Сигурд был тогда на драккаре отца и помогал ему. Он рассказал о его смерти: о том, как Буи, когда в сильной битве на корабле сделалось очень тесно от норвежцев, получил удар мечом по лицу и лишился носа и большей части подбородка и как потом он поднял большой ларец с сокровищами и прыгнул с ним за борт; и как приемный сын Буи, Аслак Лысый, пошел будто берсерк, без шлема и щита, что в наши дни нечасто увидишь, и рубился обеими руками и не брало его железо, покуда один скальд из Исландии, бывший вместе с сыном Хакона, Эриком, не поднял с палубы наковальню и не разбил ему череп.

– А тем из нас, кто остался в живых на корабле отца, – сказал Сигурд, – уже было немного дела; нас было мало, и мы устали, и все наши драккары были очищены от людей, кроме корабля Вагна, который еще сражался. Мы все сгрудились на носу, так что не могли шевельнуть ни рукой, ни ногой; под конец нас осталось девятеро, все раненые, и тут нас оттеснили щитами и взяли в плен. Нас вывели безоружных на берег; и вскоре пришли последние пленные с корабля Вагна, и сам Вагн среди них. Его волокли двое, на нем виднелись следы ударов меча и копья, а сам он был бледен и измучен и ничего не говорил. Нас усадили на бревно у самой воды, и ноги связали длинной веревкой, но руки оставили свободными; и так мы сидели и ждали, покуда Хакон Ярл решал, как с нами быть.

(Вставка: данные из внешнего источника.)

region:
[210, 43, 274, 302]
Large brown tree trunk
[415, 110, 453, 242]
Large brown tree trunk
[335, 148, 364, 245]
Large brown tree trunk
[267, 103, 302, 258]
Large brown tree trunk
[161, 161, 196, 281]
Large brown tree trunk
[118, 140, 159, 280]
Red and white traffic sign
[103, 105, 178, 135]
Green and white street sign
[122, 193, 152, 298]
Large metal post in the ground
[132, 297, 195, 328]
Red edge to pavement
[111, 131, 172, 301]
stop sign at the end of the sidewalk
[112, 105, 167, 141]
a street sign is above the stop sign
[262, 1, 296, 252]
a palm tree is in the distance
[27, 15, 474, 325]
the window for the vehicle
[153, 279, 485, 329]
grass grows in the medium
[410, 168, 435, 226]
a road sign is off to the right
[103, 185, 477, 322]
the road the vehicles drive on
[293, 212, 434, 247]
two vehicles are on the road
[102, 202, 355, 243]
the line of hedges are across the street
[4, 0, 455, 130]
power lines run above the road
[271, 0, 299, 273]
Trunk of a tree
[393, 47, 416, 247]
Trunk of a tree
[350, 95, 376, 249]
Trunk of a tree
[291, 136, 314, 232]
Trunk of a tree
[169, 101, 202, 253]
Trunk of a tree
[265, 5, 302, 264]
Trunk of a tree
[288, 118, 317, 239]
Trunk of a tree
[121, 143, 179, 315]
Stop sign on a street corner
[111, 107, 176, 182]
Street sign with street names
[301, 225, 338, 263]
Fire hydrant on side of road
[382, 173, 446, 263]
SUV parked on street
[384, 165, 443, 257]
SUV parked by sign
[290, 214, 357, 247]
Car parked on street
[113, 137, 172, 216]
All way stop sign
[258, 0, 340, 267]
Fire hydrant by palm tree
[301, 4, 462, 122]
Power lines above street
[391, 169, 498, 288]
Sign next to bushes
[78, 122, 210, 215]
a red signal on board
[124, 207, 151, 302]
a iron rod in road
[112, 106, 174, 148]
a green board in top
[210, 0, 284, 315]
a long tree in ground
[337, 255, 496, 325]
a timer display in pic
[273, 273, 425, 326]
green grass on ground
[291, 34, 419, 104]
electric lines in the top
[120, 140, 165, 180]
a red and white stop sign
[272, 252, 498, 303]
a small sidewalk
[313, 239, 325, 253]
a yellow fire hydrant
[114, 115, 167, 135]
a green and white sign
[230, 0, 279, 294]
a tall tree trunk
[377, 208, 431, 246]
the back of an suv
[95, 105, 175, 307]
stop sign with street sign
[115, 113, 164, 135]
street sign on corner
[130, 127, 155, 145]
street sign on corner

Его приказ был убить нас немедля; и Эрик Ярл, его сын, пришел поглядеть, и с ними еще многие; ибо норвежцам любопытно было увидеть, как йомсборгские викинги держатся перед смертью. Нас было тридцать человек на бревне, девять с корабля Буи, восемь – Вагна, остальные с других драккаров; сам Вагн сидел крайним справа. О других же, кого я знал из тех, кто там сидел, я расскажу теперь же.

Тут он перечислил всех, чьи имена знал, в том порядке, как они сидели на бревне; и все в зале внимательно слушали, поскольку многие из перечисленных были известные люди, имевшие родичей среди слушателей.

– Тут пришел человек с секирой, – продолжал Сигурд Буессон, – и встал перед Вагном и сказал: «Знаешь, кто я такой?» Вагн посмотрел на него, но ничего не ответил, потому что был очень измучен. А тот продолжал: «Я Торкель Глина, и ты помнишь, наверное, что обещал убить меня и лечь с моей дочерью Ингеборг». Он сказал правду, потому что Вагн действительно дал такой обет перед походом, когда услыхал, что дочь Торкеля – самая красивая девушка в Норвегии и к тому же одна из самых богатых. «Но теперь, – широко ухмыльнулся Торкель Глина, – скорее похоже на то, что это я тебя убью». Вагн чуть улыбнулся в ответ: «Еще не все йомсборгские викинги убиты». «Но скоро будут, – сказал Торкель, – и я сам позабочусь, чтобы это было сделано честь честью; ты увидишь, как все твои люди падут от моей руки, а потом и сам немедля последуешь за ними». Тут Торкель подошел к другому концу бревна и стал рубить головы пленникам, одному за другим, как они сидели; секира у него была хорошая, и он работал чисто, так что второго удара уже не было нужно. И мне сдается, что те, кто видел это, не могли сказать иного, нежели что люди Вагна и Буи хорошо держались перед смертью. Двое, что сидели недалеко от меня, толковали о том, что чувствует человек сразу после того, как ему отрубят голову, и оба сошлись, что такое нельзя знать заранее. Один сказал: «Вот у меня в руке пряжка, и если я буду еще что-то чувствовать после того, как лишусь головы, я воткну ее в землю». Торкель подошел к нему и когда ударил, пряжка тут же выпала из руки викинга. Теперь оставалось еще два человека до того, как Торкелю подойти ко мне.